··· Material for the task

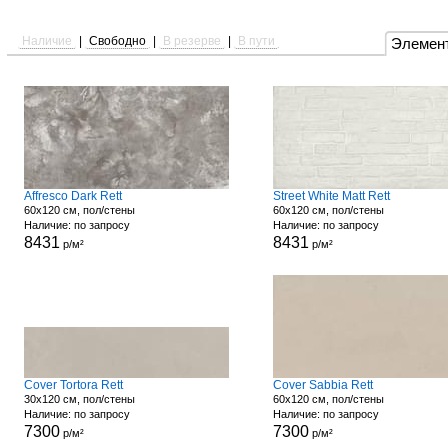
Наличие
|
Свободно
|
В резерве
|
В пути
Элемен
Affresco Dark Rett
Street White Matt Rett
60x120 см, пол/стены
60x120 см, пол/стены
Наличие: по запросу
Наличие: по запросу
8431
8431
р/м²
р/м²
Cover Tortora Rett
Cover Sabbia Rett
30x120 см, пол/стены
60x120 см, пол/стены
Наличие: по запросу
Наличие: по запросу
7300
7300
р/м²
р/м²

······

Pull every line of text from the material above and reproduce each one word for word. Leave the pictures out of your answer.

§ **Task answer**
Наличие
|
Свободно
|
В резерве
|
В пути
Элемен
Affresco Dark Rett
Street White Matt Rett
60x120 см, пол/стены
60x120 см, пол/стены
Наличие: по запросу
Наличие: по запросу
8431
8431
р/м²
р/м²
Cover Tortora Rett
Cover Sabbia Rett
30x120 см, пол/стены
60x120 см, пол/стены
Наличие: по запросу
Наличие: по запросу
7300
7300
р/м²
р/м²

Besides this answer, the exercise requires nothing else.